Tuesday, 22 March 2011

The independent panel on forest policy

It’s good to be wrong sometimes! I mentioned, in a previous blog, that the proposed forestry panel was going to comprise just 5 people. This turns out not to be the case – in fact it will consist of 12. I had heard that it would be only 5 “somewhere” and had simply passed this on in my blog. This goes to show that I should always check back to an original reference rather than re-stating hearsay!

So – I was wrong, it is 12 people not 5 (or did someone change their mind somewhere!). However, this is good news as a panel this size is far more likely to cover a range of interests. It is also good news that key NGOs are represented, and I’m particularly pleased that Steph Hillbourne (CEO of the Wildlife Trusts National Office) is on the panel.

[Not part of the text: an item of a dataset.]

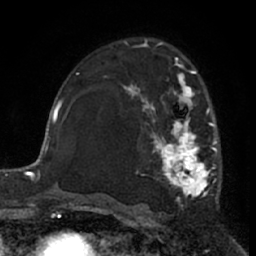
Breast MRI (dynamic contrast-enhanced), one axial slice. Slice 41 of 66 in the series (ordered by position). Cropped to one breast. Dynamic contrast-enhanced series, time point 2 of 7 at this slice position (early post-contrast). 1.5 T. TE 3 ms, TR 6.2 ms. 256 × 256 image matrix, field of view 155 × 155 mm. Female patient.
Structures marked on this image (semi-automatically segmented with operator editing):
- enhancing-tissue mask used for the functional tumour volume (all voxels passing the contrast-enhancement thresholds inside the analysis volume; usually the tumour): bounding box <120,62,219,201> (left, top, right, bottom; pixels)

Some, however, have mixed feelings about the make up of the panel. And some grass-roots campaign bodies are less than happy with NGOs being there at all. They feel that these same NGOs were not active in opposing the government’s plans to dispose of the public forest estate and in effect have put themselves into position to “cherry-pick” the best sites for themselves. My view is that this is unfair; the NGOs were pretty active, although not as visible as some of the grass-roots campaigns, and are certainly not there top facilitate a government sell-off.

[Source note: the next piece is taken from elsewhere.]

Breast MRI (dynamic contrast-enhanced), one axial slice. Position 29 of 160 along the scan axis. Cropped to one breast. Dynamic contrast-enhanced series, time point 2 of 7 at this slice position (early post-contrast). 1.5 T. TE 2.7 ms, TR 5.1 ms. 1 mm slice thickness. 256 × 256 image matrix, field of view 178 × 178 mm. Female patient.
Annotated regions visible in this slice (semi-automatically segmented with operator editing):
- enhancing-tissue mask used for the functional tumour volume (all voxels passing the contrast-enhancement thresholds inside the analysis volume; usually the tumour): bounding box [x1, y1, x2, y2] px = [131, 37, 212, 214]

Nevertheless, it is a fair point that there is no representative from these grass-roots campaigns. With a panel of 12 it should be expected that at least someone from an on the ground campaign should be there. The representatives who are there need to bear this in mind. If local campaigns are not represented then at least us in the NGOs should be prepared to pass on their views.

I was reminded of this in an excellent example of local action in Friston Forest, Sussex, last weekend. A local group (Keep Our Forests Public) organised a rally and walk around the forest. Nearly 100 people turned up and we were fortunate to hear an impassioned, principled talk from Dave Bangs (who fronts the group) and a valuable overview from Kate Ashbrook (Chair of the Open Spaces Society). I felt particularly privileged to be asked to speak – bearing in mind that some there felt let down by the NGOs. No doubt some still feel that we have not been principled enough in our stance but I do hope that campaigns like this will realise that Steph, and other NGO reps on the panel, will be doing their best to get the best outcome for the nations estate.

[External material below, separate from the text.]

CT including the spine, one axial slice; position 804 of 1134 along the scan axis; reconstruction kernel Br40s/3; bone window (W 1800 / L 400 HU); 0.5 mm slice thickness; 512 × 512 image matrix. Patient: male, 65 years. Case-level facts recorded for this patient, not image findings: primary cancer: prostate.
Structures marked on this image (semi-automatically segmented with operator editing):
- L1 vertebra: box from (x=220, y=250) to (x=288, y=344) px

It was a great day out in a site that is an excellent example of how a partnership in a forest can deliver great multiple public benefits. This is a privately owned site, managed by the FC and with a small area managed by us at the Sussex Wildlife Trust – so government, non-government and private all working together. It’s just the sort of partnership that should become “normal” in a positive new approach for the Forestry Commission.

1 comment:

hen said...

Really enjoyed reading about your day at Friston and watching the videos of yours, David & Kates speeches.

Couldn't agree more that partnerships are the way forward and the model, you have shown works at Friston, is a great example.


p.s. Not hearsay, they changed their mind... thank goodness!